FHCA Unveils 2021 Legislative Priorities

Protecting 2020-2021 Medicaid funding increase, COVID liability protections and workforce support top the agenda TALLAHASSEE, FL - The Florida Health Care Association, which represents nearly 700 nursing homes and assisted living facilities across Florida, today released its 2021 legislative priorities for long term care. Topping the list of priorities are protecting the 2020-2021 Medicaid funding increase,...

Protecting 2020-2021 Medicaid funding increase, COVID liability protections and workforce support top the agenda

TALLAHASSEE, FL – The Florida Health Care Association, which represents nearly 700 nursing homes and assisted living facilities across Florida, today released its 2021 legislative priorities for long term care. Topping the list of priorities are protecting the 2020-2021 Medicaid funding increase, enacting COVID liability protections for long term care, and addressing long term care centers’ workforce challenges by making the Personal Care Attendant Program permanent.

Florida’s long term care providers have faced unprecedented challenges during the COVID-19 pandemic while protecting their residents, who are especially vulnerable to COVID-19 due to advanced age, underlying medical conditions, and communal living arrangements.

Throughout the crisis, long term care providers continued to adjust their practices as they worked through a multitude of obstacles, including personal protective equipment (PPE) shortages, lack of timely and adequate testing, and guarding against an individual’s ability to spread the virus without signs or symptoms.
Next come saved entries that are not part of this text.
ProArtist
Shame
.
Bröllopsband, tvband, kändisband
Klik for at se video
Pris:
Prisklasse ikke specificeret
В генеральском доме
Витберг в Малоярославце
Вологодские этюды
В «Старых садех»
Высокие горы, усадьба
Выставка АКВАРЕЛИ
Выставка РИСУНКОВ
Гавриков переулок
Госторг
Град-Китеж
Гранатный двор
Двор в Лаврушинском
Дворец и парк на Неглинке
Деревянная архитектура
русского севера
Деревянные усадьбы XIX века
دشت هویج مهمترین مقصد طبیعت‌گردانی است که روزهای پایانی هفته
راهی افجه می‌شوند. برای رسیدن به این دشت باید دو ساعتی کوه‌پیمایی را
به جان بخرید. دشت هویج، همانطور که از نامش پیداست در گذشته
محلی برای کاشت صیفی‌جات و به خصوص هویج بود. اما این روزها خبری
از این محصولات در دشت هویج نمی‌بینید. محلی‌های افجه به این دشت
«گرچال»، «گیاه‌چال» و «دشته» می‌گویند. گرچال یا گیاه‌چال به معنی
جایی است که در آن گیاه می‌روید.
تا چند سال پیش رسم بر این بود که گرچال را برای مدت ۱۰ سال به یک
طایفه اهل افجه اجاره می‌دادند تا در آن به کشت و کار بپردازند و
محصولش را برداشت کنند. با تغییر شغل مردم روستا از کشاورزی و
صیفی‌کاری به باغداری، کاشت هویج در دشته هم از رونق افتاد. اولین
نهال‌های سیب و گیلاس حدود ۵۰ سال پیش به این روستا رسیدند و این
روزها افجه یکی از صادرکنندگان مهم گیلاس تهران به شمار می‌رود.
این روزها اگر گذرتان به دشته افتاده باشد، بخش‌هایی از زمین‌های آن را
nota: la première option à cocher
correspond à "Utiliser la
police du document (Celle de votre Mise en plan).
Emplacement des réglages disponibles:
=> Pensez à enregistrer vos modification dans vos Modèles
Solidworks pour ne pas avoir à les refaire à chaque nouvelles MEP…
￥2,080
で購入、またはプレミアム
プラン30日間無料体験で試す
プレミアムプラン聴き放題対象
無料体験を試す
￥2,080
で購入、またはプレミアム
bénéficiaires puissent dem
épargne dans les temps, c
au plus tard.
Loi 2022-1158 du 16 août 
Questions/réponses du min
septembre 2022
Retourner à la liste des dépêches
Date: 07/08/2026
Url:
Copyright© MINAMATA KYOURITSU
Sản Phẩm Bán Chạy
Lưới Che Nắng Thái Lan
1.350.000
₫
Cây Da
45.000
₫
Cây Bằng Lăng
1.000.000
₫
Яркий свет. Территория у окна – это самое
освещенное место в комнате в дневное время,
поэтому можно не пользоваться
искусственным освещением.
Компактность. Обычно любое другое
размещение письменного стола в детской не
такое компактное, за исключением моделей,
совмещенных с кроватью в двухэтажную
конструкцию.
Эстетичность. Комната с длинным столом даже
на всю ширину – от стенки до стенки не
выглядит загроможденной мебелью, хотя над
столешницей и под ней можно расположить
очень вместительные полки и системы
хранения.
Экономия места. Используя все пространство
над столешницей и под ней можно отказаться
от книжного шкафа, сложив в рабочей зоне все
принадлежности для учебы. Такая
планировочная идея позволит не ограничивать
Personal protective equipment, infection control supplies, and overtime and heroes pay, along with physical plant upgrades to mitigate spread, represent significant cost increases for providers. Those increased expenses are exacerbated by a 15% drop in occupancy levels resulting from fewer elective surgeries and lack of admissions. Prior to COVID, Medicaid underfunded the cost of nursing center care by $13.79 per patient per day (over $337,000 per center annually); today, that funding gap continues to widen.

While Federal CARES Act funding has helped with some COVID-related expenses, more assistance is needed as the pandemic continues. FHCA will be urging lawmakers to protect the $105-million Medicaid funding increase in the state’s 2020-2021 budget to ensure that residents continue receiving the high-quality long term care they expect and need.

The COVID-19 pandemic has also created an environment ripe for opportunistic litigation. FHCA is advocating for COVID liability protections for long term care to ensure that providers can continue to operate and recover from the pandemic and keep their resources focused on resident care needs.